Mike's Story

Mike found the love of his life and married her; they could finish one another's sentences. They worked hard, but they were happy together. Mike's bride conceived and gave birth to a beautiful blue-eyed baby girl, and Mike understood what it means to love unconditionally. When his daughter was about two years old, Mike and his wife began noticing small, light bruises appearing on their angel. Believing someone at her daycare was mistreating his angel, Mike went to her school and questioned her teachers; they claimed that they were just as befuddled as he was.

One morning, while mike went to work, his wife took his daughter to the doctor. The doctor was so disturbed by what he diagnosed that mother and child were flown immediately to Dallas to Children's Hospital. As they boarded the helicopter, Mike's wife called him and he was off on what he described as the longest drive of his life. In his distress, he had to call 911--the operator he got spoke with him for half an hour, actually guiding him to the hospital.


He walked into his daughter's hospital room, where she lay hooked with tubes and sensors. His daughter greeted him so brightly that the thought of it brings tears to his eyes, even now. Se looked up at him and happily said, "Hi, Daddy!" She stayed in that hospital room for a month, and eventually came to pass away from the Leukemia that had caused her bruises.


Mike's marriage to the one he calls his soul mate melted under the loss of his baby girl. So, he moved on, eventually getting married again. His new wife had two sons from her previous marriage, and he took to raising them as though they were his own. With this new family, Mike began to carve out something of a life, though the sadness that he carried from the loss of his daughter and of the love of his life was ever present within him.

When Carrier began suffering from the economic downturn (politicians were still not daring to say the word "recession"), Mike was laid off from his job of eight years. He says, now, that his mistake was in his pride: when he looked for a replacement job, he kept looking for something in his field, that would pay as well as his Carrier job had paid. The fact is, there weren't many jobs in his field, paying well, in our area, so the days turned into months, and Mike's new family had to grapple with economic hardship: "When you are used to bringing home $1200 dollars each week, taking a job that pays $300 seems inconsequential," Mike told me. Of course, today, that $300 per week seems much too reasonable to have passed up.

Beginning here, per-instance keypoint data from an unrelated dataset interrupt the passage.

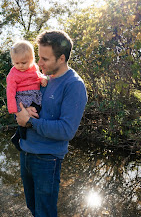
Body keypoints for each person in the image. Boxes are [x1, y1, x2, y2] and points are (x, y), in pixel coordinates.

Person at [15, 30, 87, 216]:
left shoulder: (74, 85)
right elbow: (21, 101)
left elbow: (66, 130)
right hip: (26, 152)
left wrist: (30, 122)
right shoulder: (40, 77)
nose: (38, 63)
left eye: (44, 59)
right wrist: (22, 111)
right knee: (32, 207)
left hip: (48, 159)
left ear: (61, 58)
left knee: (45, 213)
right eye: (39, 57)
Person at [6, 40, 48, 150]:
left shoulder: (34, 67)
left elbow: (37, 75)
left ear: (31, 59)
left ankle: (18, 136)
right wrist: (14, 110)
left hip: (35, 96)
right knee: (24, 119)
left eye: (23, 63)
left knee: (37, 111)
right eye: (16, 63)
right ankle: (21, 139)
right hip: (22, 98)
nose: (20, 66)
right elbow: (10, 92)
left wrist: (43, 79)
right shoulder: (13, 73)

Now, Mike lives on the streets. He can't get a "real" job because of his lack of transportation, his lack of an address, and his relatively poor hygiene. Let's face it--the 9-to-5 lifestyle just doesn't mesh well with someone who has fallen (or jumped) out of the system. Mike has a CDL, though, and, now tired from living on the streets for months, he hopes to recover that license and to find a job driving a truck, where it won't matter that he has no home.


Mike tells tiny fibs, like many who live on the edges of things and depend upon sympathy for this week's livelihood. He lives as part of a community of street people, and shares what he gets with a couple of them whose mental or physical deficits limit what they can do for food. Mike says that helping these friends makes him feel human, and that focusing on their problems keeps him from feeling sorry for himself. I don't know if he uses drugs, but I know that his feet are in terrible shape from walking everywhere he goes every day, often without socks. I know that something of his life on the streets is due to his own choices, but I know, too, that he would make a different choice, now.

At times, it is difficult to deal with Mike--he distracts me from my work, and assumes that I have and endless flow of cash to share with him. I struggle with a hardening of my heart towards him because I resent how quickly my handouts run out. But Mike is about my age, and it is easy for me to look into his face and see myself, to feel that it is only by grace that I sit on this side of my desk while he sits on the other.

By fate or choice--or really by both--Mike is one of the least of these. He can be either a problem to be solved, or, hopefully, an opportunity for me to feel my own humanity.